Osteopathie

Die osteopathischen Anwendungsbereiche sind sehr vielfältig. Je nach Beschwerden werden drei Bereiche der Osteopathie unterschieden:

  • Parietale Osteopathie (Bindegewebe, Muskulatur, Gelenke, Knochen, Bänder)
    Anwendungsgebiete: z.B. Bandscheibenprobleme, Wirbelsäulenbeschwerden, Gelenkbeschwerden, Dysfunktion des Kiefergelenks (CMD), Tennisellenbogen, Verschleißerscheinungen u.v.m.

  • Viszerale Osteopathie (innere Organe und deren bindegewebiges Stützsystem, Gefäße)
    Anwendungsgebiete: z.B. Verdauungsstörungen, Beschwerden des Urogenitalsystems und des Bauchraums, Operationsfolgen (Narben) u.v.m.

  • Craniosacrale Osteopathie (Schädel, Wirbelsäule, Becken, Nervensystem)
    Anwendungsgebiete: z.B. Migräne, Hörsturz, Schwindel, Ohrgeräusche u.v.m.


  • Was ist Osteopathie?

    Die Osteopathie (altgriechisch "Knochen, "Leiden") ist ein sehr umfangreiches Behandlungskonzept, bei dem der Therapeut seine Patientinnen und Patienten manuell, also mit seinen Händen, untersucht und behandelt. Es wurde gegen Ende des 19. Jahrhunderts von dem Amerikaner Andrew Taylor Still (1828-1917) entwickelt.

    Das ganzheitliche Prinzip der Osteopathie geht von der Annahme aus, dass sich der Körper selbst regulieren und heilen kann, wenn der Organismus und seine Strukturen beweglich und gut versorgt sind. Das Ziel des Osteopathen ist z.B. das Aufspüren und sanfte Lösen von Blockaden, die Stimulation der Selbstheilungskräfte und eine Stärkung des Immunsystems.

- Bereitgestellte Angaben:
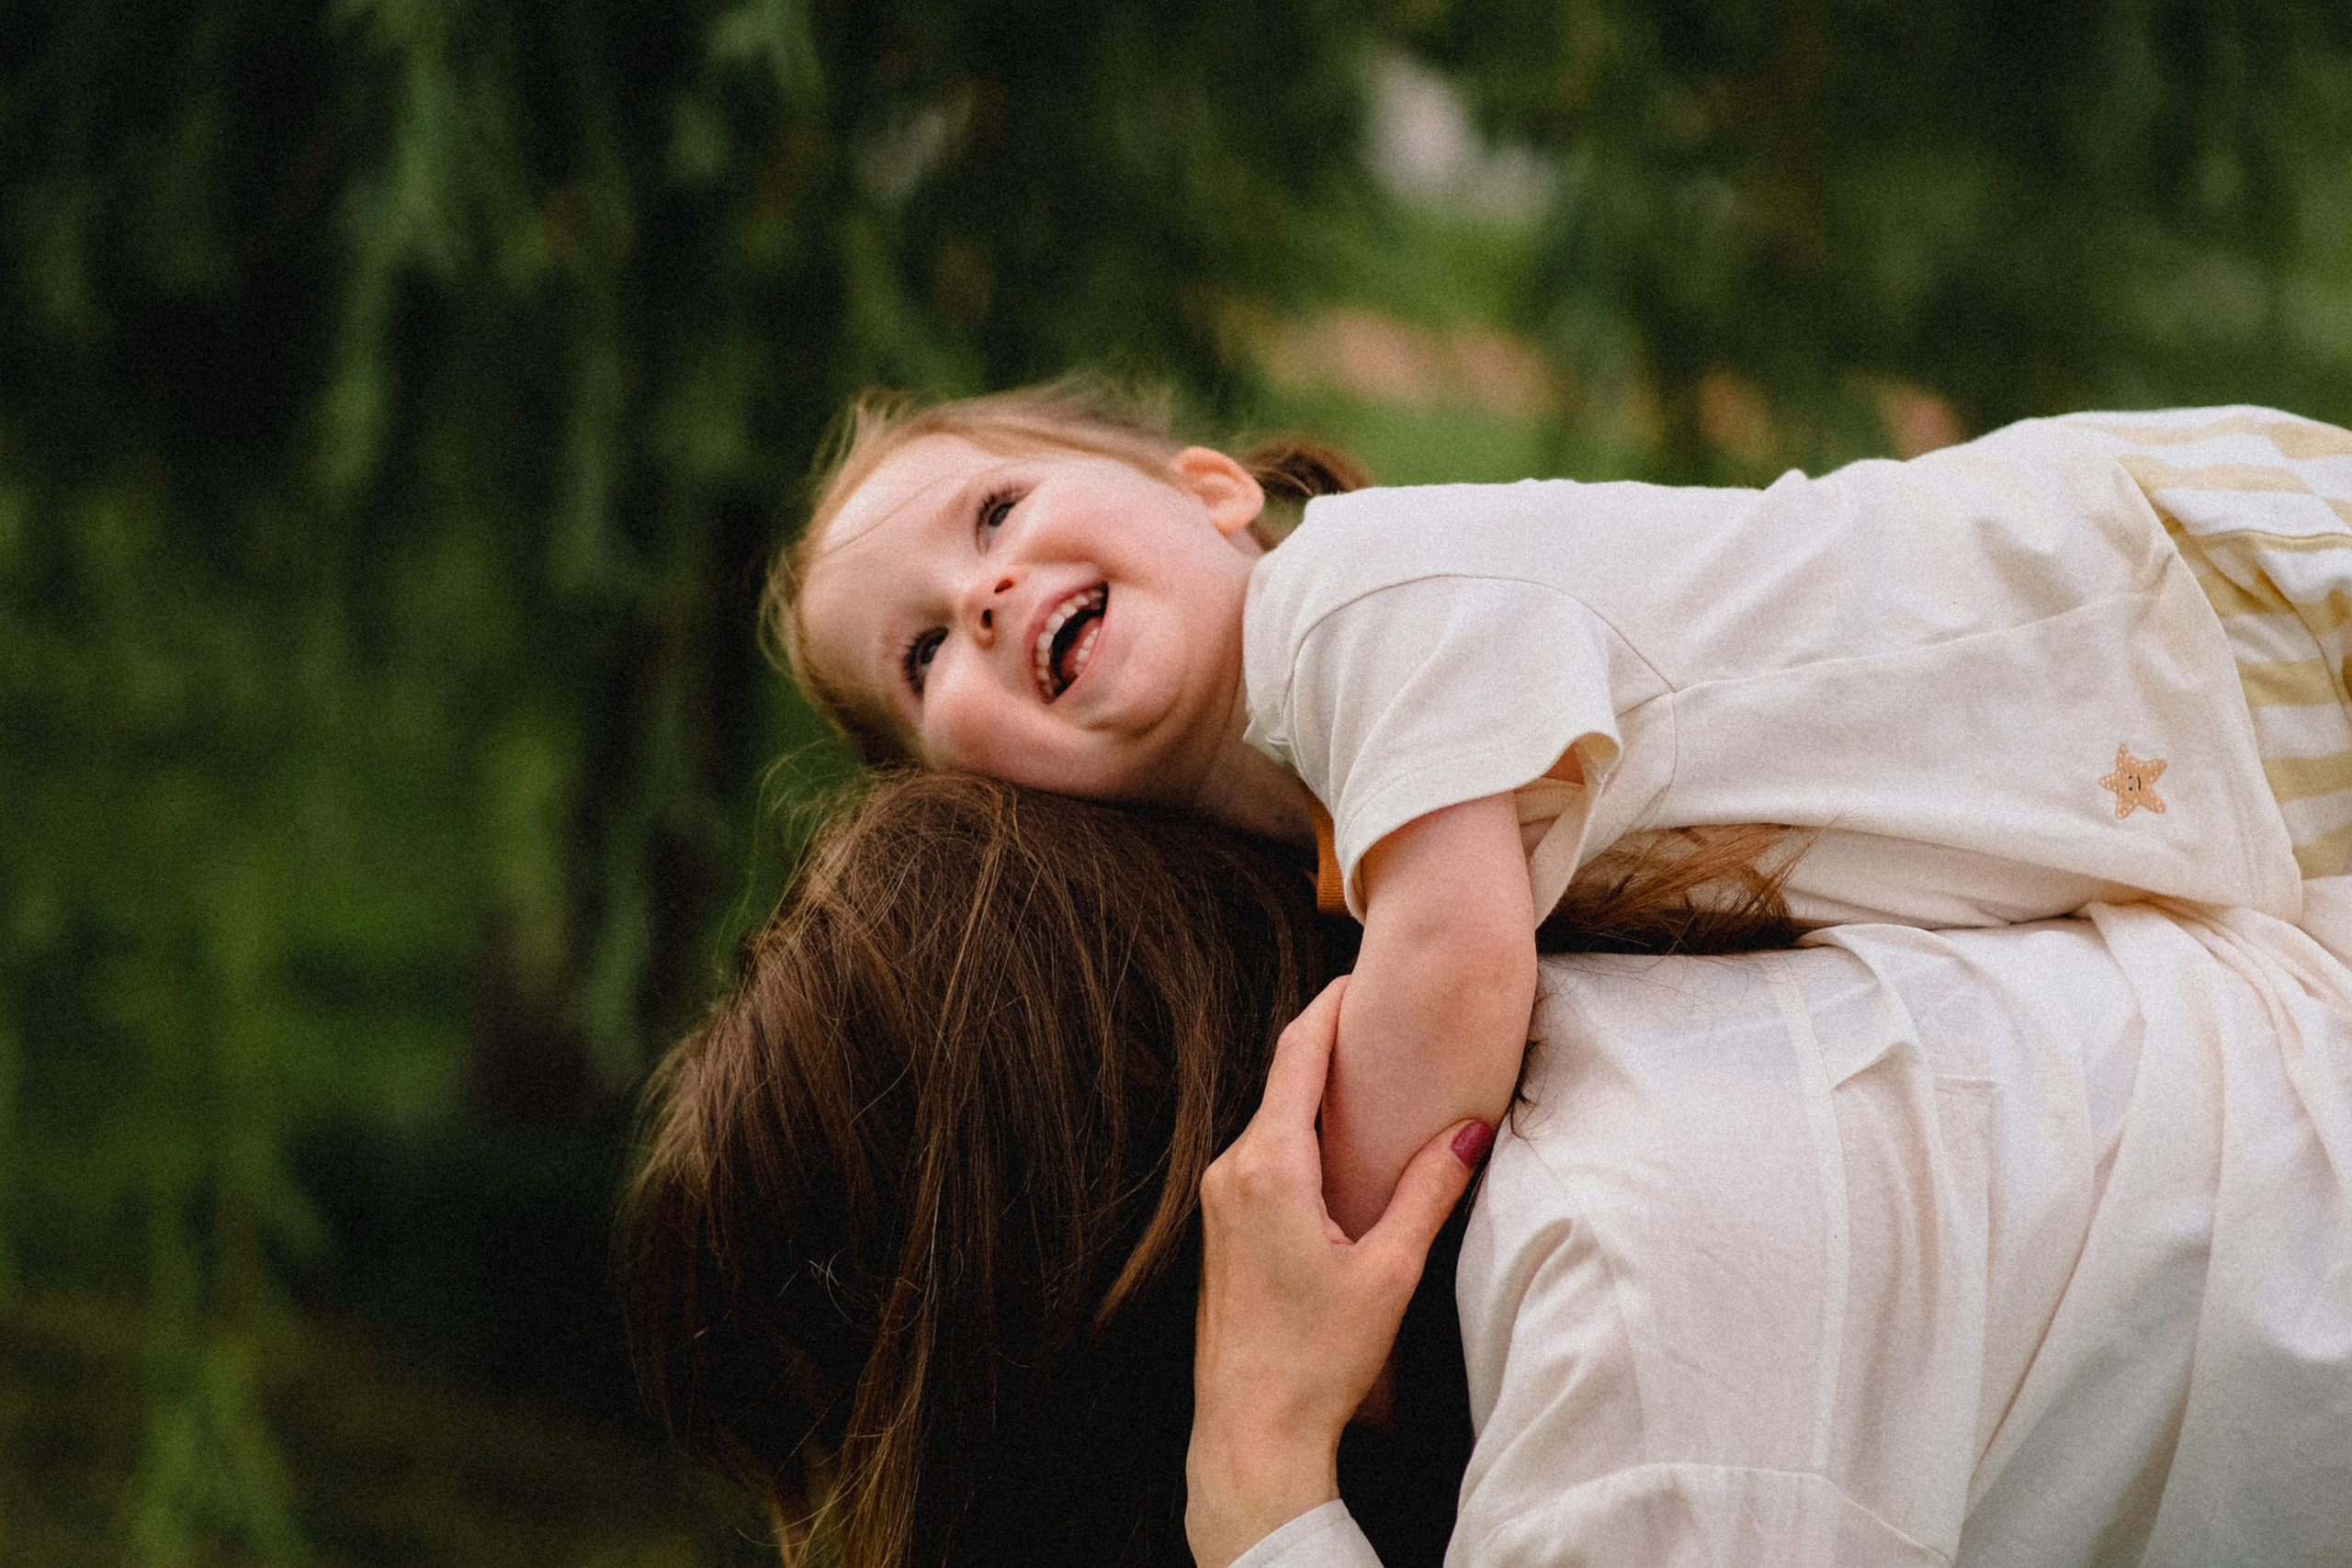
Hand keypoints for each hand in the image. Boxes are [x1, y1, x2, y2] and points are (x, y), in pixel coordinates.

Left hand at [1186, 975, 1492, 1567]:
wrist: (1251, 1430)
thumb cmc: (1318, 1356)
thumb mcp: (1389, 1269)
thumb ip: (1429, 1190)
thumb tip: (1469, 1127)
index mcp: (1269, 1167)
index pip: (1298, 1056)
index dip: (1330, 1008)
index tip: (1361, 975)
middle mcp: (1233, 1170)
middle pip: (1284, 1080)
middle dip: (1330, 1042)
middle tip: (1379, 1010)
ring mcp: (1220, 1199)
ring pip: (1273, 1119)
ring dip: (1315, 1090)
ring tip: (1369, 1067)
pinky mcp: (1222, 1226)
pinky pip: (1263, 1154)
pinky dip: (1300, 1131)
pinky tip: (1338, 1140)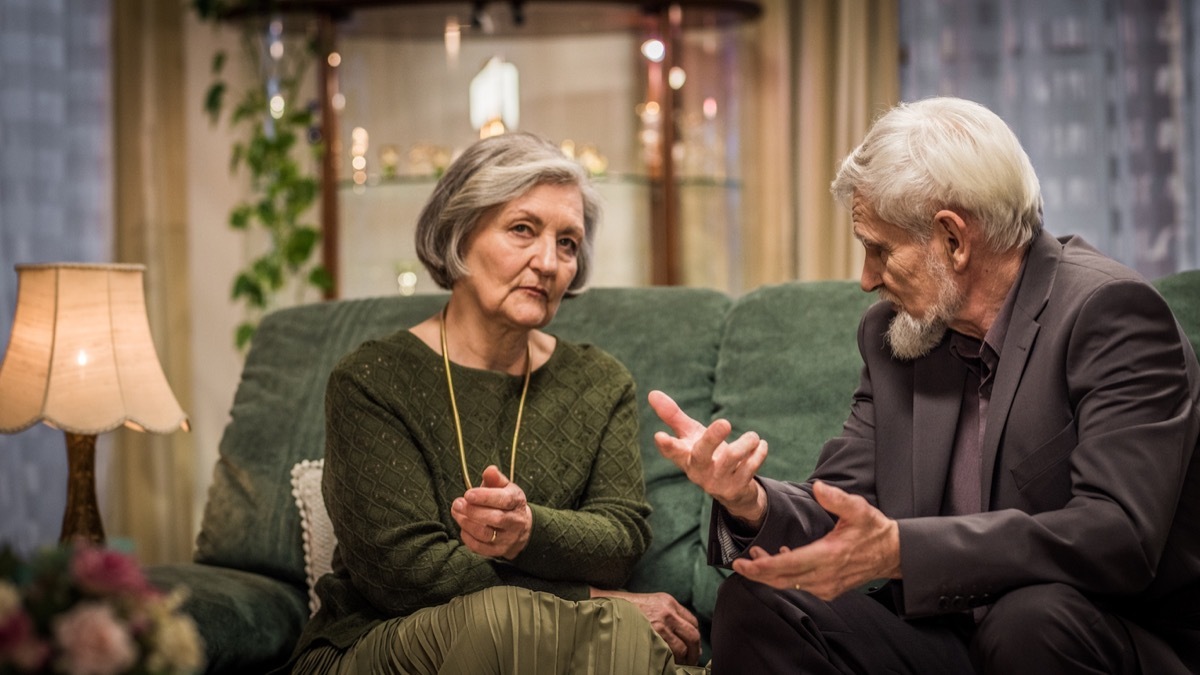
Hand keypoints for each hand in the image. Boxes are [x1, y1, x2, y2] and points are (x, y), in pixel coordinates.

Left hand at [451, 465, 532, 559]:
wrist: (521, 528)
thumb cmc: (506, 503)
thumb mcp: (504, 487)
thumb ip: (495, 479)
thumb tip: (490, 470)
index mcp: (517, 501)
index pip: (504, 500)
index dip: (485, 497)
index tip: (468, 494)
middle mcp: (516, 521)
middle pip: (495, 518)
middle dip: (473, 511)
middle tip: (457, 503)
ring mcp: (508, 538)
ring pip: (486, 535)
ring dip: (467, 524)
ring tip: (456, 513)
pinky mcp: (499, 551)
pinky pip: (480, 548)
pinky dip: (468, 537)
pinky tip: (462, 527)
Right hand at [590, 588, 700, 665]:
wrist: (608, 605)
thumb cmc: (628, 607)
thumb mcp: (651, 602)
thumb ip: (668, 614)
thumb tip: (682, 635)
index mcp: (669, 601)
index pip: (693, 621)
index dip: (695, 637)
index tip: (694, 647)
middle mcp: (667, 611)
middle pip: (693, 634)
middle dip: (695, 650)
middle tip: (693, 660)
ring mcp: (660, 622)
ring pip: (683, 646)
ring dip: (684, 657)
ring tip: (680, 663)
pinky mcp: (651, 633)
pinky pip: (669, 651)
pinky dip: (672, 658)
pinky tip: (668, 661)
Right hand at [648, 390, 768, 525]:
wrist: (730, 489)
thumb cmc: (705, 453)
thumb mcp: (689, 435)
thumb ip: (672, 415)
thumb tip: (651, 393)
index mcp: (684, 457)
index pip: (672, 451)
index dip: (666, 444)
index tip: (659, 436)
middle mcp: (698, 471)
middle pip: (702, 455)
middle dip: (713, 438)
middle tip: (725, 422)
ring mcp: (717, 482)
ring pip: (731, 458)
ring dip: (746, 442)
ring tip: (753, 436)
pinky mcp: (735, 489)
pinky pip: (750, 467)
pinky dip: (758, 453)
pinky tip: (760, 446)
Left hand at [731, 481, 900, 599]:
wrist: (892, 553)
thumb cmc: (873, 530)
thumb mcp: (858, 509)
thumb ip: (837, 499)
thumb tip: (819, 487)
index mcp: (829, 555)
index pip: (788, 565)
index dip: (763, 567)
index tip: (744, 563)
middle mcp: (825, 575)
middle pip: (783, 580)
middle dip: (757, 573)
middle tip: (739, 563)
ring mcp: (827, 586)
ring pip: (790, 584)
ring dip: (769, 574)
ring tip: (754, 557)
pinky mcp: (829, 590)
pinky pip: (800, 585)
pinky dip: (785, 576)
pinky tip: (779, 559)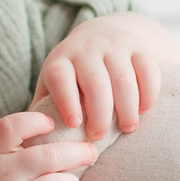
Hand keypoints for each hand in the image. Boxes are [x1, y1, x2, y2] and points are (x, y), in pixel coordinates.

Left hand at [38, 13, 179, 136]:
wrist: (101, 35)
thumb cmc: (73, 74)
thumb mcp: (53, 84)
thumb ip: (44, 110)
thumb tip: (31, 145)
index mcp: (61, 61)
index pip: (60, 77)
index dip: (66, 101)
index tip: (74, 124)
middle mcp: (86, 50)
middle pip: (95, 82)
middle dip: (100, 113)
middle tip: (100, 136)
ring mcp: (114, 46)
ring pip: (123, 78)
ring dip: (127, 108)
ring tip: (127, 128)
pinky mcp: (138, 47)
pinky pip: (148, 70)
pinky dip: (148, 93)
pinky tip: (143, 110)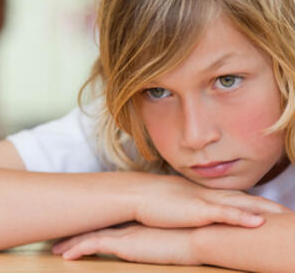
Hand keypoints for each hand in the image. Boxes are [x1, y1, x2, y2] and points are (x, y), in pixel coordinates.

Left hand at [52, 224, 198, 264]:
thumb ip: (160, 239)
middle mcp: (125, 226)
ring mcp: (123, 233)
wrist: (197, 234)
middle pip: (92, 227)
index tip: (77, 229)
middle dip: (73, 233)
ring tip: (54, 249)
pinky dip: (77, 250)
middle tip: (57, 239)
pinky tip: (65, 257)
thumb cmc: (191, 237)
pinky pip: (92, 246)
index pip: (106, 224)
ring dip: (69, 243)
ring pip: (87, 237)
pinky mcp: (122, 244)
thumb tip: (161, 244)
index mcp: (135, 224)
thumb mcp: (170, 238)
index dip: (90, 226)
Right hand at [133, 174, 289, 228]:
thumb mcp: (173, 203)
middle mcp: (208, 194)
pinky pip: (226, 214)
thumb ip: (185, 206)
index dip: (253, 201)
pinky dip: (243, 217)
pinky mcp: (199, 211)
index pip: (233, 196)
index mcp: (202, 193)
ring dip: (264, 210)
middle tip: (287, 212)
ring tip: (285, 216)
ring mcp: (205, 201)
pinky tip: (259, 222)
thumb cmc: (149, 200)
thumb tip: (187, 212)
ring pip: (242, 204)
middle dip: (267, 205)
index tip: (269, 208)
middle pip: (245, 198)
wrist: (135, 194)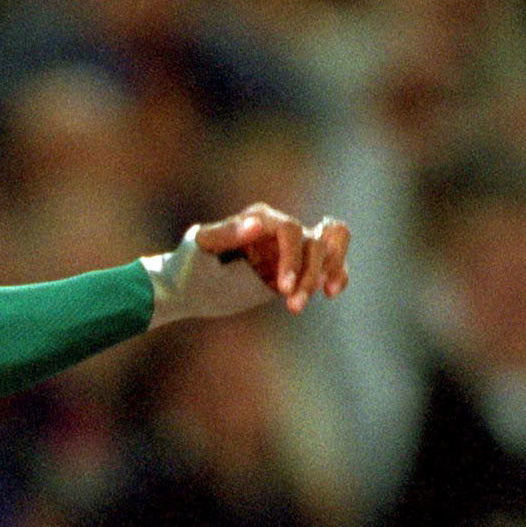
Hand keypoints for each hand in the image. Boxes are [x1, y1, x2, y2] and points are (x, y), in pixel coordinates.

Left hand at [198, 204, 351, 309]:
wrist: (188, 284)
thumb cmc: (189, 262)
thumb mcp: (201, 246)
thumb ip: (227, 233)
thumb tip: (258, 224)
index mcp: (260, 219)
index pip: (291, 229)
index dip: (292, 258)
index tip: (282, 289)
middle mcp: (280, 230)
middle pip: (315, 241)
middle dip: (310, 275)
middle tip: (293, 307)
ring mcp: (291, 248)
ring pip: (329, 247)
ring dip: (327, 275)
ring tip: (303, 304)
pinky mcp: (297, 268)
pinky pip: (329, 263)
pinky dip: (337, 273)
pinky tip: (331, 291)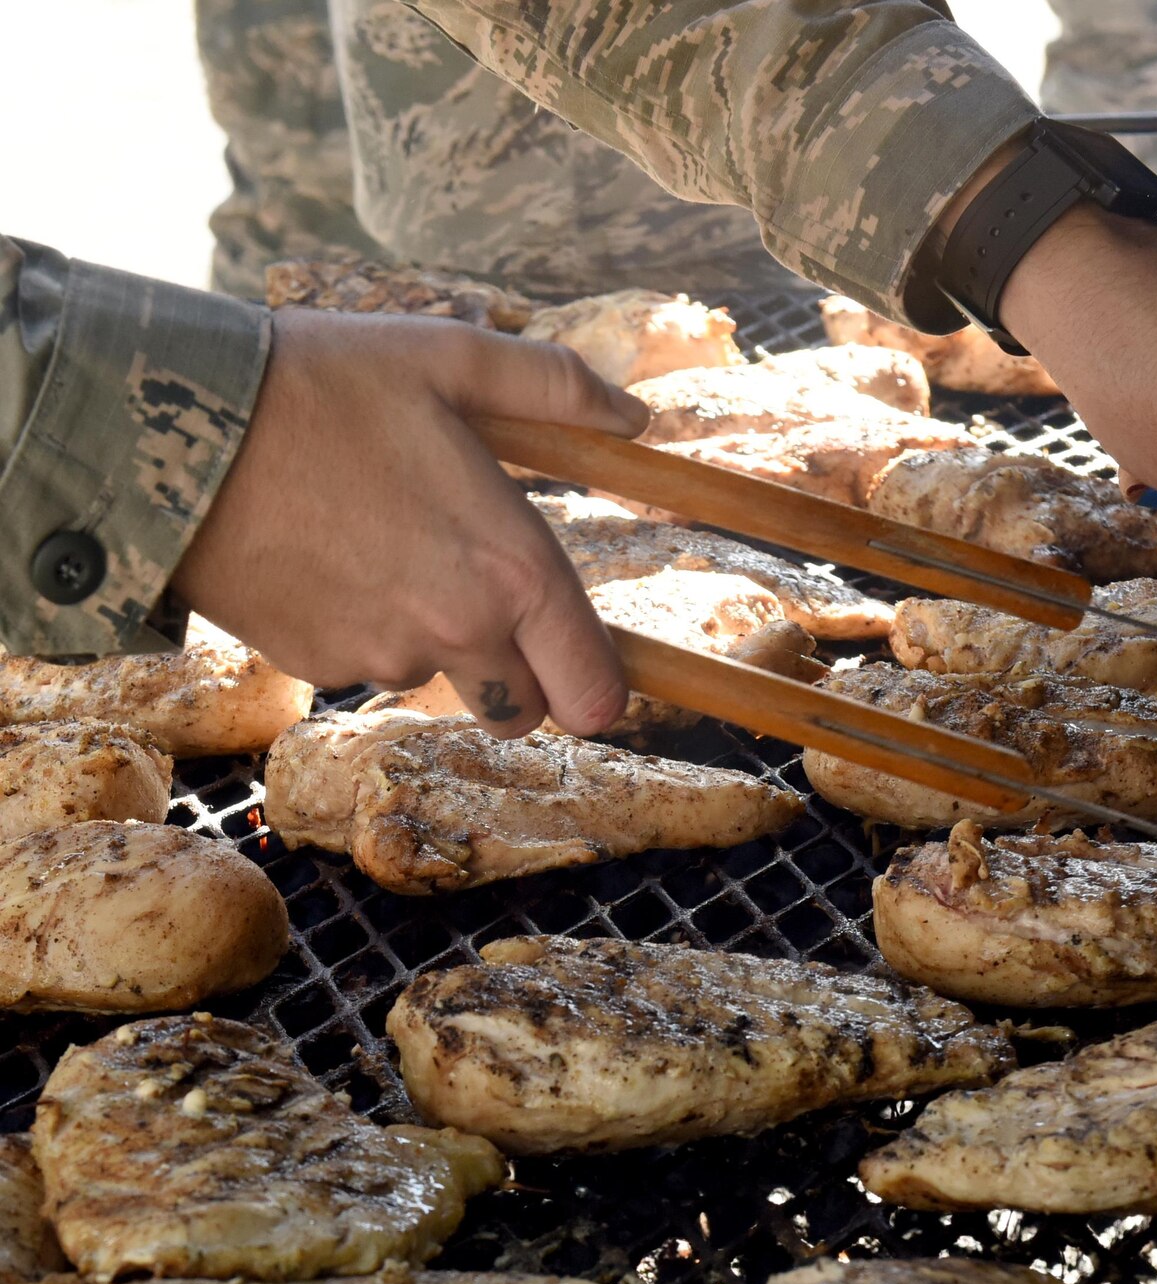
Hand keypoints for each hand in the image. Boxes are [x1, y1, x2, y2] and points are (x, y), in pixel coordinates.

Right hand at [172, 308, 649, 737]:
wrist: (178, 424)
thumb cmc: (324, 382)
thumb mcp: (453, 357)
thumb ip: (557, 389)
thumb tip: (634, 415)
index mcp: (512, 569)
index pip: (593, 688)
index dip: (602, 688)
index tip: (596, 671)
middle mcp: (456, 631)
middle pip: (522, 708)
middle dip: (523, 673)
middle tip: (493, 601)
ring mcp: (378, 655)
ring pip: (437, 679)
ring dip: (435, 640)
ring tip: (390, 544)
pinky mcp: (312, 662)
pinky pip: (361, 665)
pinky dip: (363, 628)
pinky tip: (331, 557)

- Aufgabenstellung: Übersetzen Sie diesen Satz aus dem Text über Osteopathie ins Englische: „Das ganzheitliche Prinzip der Osteopathie geht von der Annahme aus, dass sich der Körper selbst regulieren und heilen kann, wenn der Organismus und seine Strukturen beweglich und gut versorgt sind.“

- Ergebnis: The holistic principle of osteopathy is based on the assumption that the body can regulate and heal itself if the organism and its structures are mobile and well supplied.